Pregnant Life: A Pain in the Butt

Amy Keyishian
3

This was about as pregnant

as I got last time!

So here I am: I've got a 17-month-old toddler, I'm 19 weeks pregnant, and I'm 42. This isn't quite how I expected my life to go, but I've got to admit, it's interesting -- and a lot of fun.

My daughter Penelope is at an amazing age, full of pep, sprouting new words, and literally toddling around like a tiny little old lady. And the little girl inside me? Also full of pep, though probably not saying much (if she is, I can't hear her) and certainly not walking.

This isn't quite a normal pregnancy, though. Although with my first pregnancy, my doctor assured me that "advanced maternal age" doesn't automatically mean high-risk status, I was in terrible shape to start with, working an extremely high-stress job, and dealing with a difficult family situation. All of this together meant that Penelope was born 10 weeks early, a story I told here on CafeMom right after it happened.

When I got pregnant again, I was determined things would go my way. Actually, I had a miscarriage last September, and after a frustrating back-and-forth with the midwifery practice that, I felt, had ignored my symptoms when I was (unknowingly) in labor and nervous about my second pregnancy, I got aggressive about my care. When the stick showed two lines a third time, I looked up the doctor who had delivered Penelope -- a woman I had never met before that day, and never managed to thank afterwards, but whose piercing blue eyes I remember above her surgical mask, encouraging me to push even though I was terrified.

The good news: She specialized in high-risk pregnancies. The bad news: He had moved to Oregon, like scads of other Northern Californians. Lame! But I asked the front-desk nurse if anyone else in the practice was awesome in the same way, and she listed two doctors she was sure I'd like.

She was right. My current OB is bossy, cautious, and doesn't let me get away with anything. When I complained that my husband was dictatorial about my food intake, she gave me a sympathetic smile, but added, "You had gestational diabetes the first time. You do have to be careful about your carbs." When I asked her if I was likely to carry this baby to term, she didn't sugar-coat it. "I'm optimistic," she said. "But we're taking this trimester by trimester. Let's focus on the next set of tests."

The precautions I have to take are sometimes intense. I take supplements -- prenatal vitamins, of course, but also omega-3 fatty acids and calcium. I get biweekly ultrasounds to check my cervical length -- a short cervix means a pushy baby! I'm careful to keep my gums in order (more on that in a future post) and I'm very careful to drink lots of fluids and keep my bladder UTI-free.

But the biggest precaution -- and I do mean that literally -- are the weekly progesterone shots that have been proven to reduce preterm labor in high-risk patients. These shots are big. Very big. And I have to do them at home. I did weeny little pen-sized shots when I was doing follicle stimulation to get pregnant with Penelope, but these are the size of tablespoons. And they have to go into my fattest bits. The ones I can't reach. Which means it's up to my husband to stab me right in the Kardashian.

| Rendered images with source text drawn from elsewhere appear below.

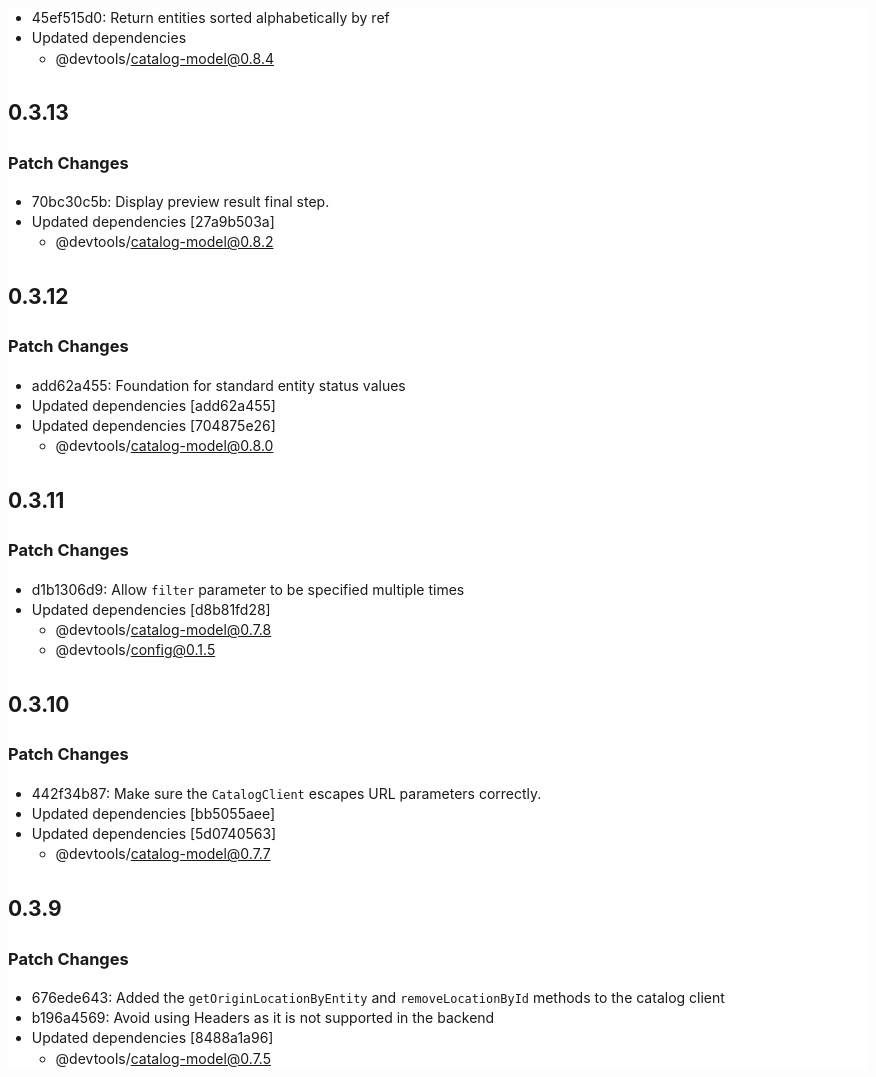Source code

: - 45ef515d0: Return entities sorted alphabetically by ref
- Updated dependencies
  - @devtools/catalog-model@0.8.4

## 0.3.13

### Patch Changes

- 70bc30c5b: Display preview result final step.
- Updated dependencies [27a9b503a]
  - @devtools/catalog-model@0.8.2

## 0.3.12

### Patch Changes

- add62a455: Foundation for standard entity status values
- Updated dependencies [add62a455]
- Updated dependencies [704875e26]
  - @devtools/catalog-model@0.8.0

## 0.3.11

### Patch Changes

- d1b1306d9: Allow `filter` parameter to be specified multiple times
- Updated dependencies [d8b81fd28]
  - @devtools/catalog-model@0.7.8
  - @devtools/config@0.1.5

## 0.3.10

### Patch Changes

- 442f34b87: Make sure the `CatalogClient` escapes URL parameters correctly.
- Updated dependencies [bb5055aee]
- Updated dependencies [5d0740563]
  - @devtools/catalog-model@0.7.7

## 0.3.9

### Patch Changes

- 676ede643: Added the `getOriginLocationByEntity` and `removeLocationById` methods to the catalog client
- b196a4569: Avoid using Headers as it is not supported in the backend
- Updated dependencies [8488a1a96]
  - @devtools/catalog-model@0.7.5
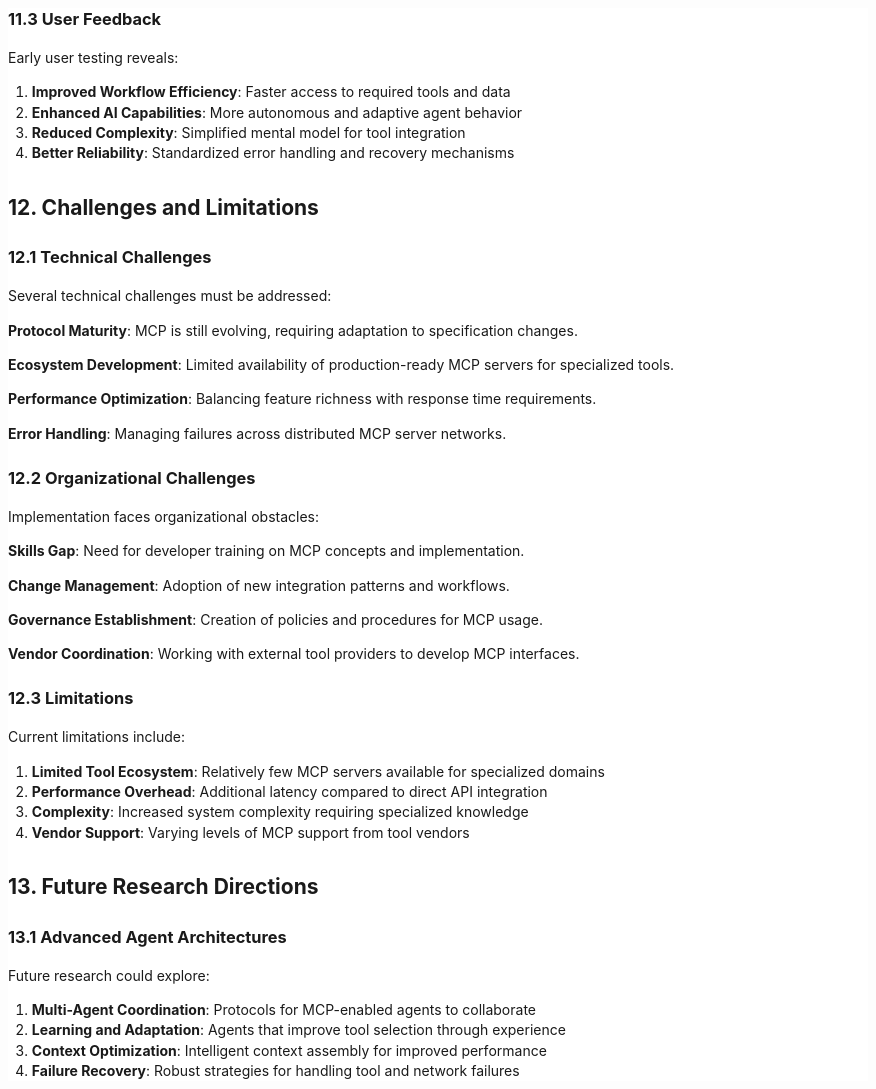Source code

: ### 11.3 User Feedback

Early user testing reveals:

1. **Improved Workflow Efficiency**: Faster access to required tools and data
2. **Enhanced AI Capabilities**: More autonomous and adaptive agent behavior
3. **Reduced Complexity**: Simplified mental model for tool integration
4. **Better Reliability**: Standardized error handling and recovery mechanisms

## 12. Challenges and Limitations

### 12.1 Technical Challenges

Several technical challenges must be addressed:

**Protocol Maturity**: MCP is still evolving, requiring adaptation to specification changes.

**Ecosystem Development**: Limited availability of production-ready MCP servers for specialized tools.

**Performance Optimization**: Balancing feature richness with response time requirements.

**Error Handling**: Managing failures across distributed MCP server networks.

### 12.2 Organizational Challenges

Implementation faces organizational obstacles:

**Skills Gap**: Need for developer training on MCP concepts and implementation.

**Change Management**: Adoption of new integration patterns and workflows.

**Governance Establishment**: Creation of policies and procedures for MCP usage.

**Vendor Coordination**: Working with external tool providers to develop MCP interfaces.

### 12.3 Limitations

Current limitations include:

1. **Limited Tool Ecosystem**: Relatively few MCP servers available for specialized domains
2. **Performance Overhead**: Additional latency compared to direct API integration
3. **Complexity**: Increased system complexity requiring specialized knowledge
4. **Vendor Support**: Varying levels of MCP support from tool vendors

## 13. Future Research Directions

### 13.1 Advanced Agent Architectures

Future research could explore:

1. **Multi-Agent Coordination**: Protocols for MCP-enabled agents to collaborate
2. **Learning and Adaptation**: Agents that improve tool selection through experience
3. **Context Optimization**: Intelligent context assembly for improved performance
4. **Failure Recovery**: Robust strategies for handling tool and network failures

We did the first one in the doctor's office last week, under the watchful eye of Nurse Jenny. But now? Now it's date night, and not the kind featuring the hot beef injection I was hoping for. We're going to get all Sid and Nancy, only with hormones instead of heroin. And if last week is any indication, I'll follow that up with floods of tears, possibly some rage, and a very sore hiney. So yes, I've been procrastinating and making sure this blog post is letter-perfect while he waits anxiously in the living room. I'll give you the full update in the next post, coming Thursday.

But you know, anything I've gotta do is okay. If I think it's hard now, I just have to remember it's a lot easier than visiting Penelope in "preemie camp," otherwise known as the NICU. Just keep swimming, little one.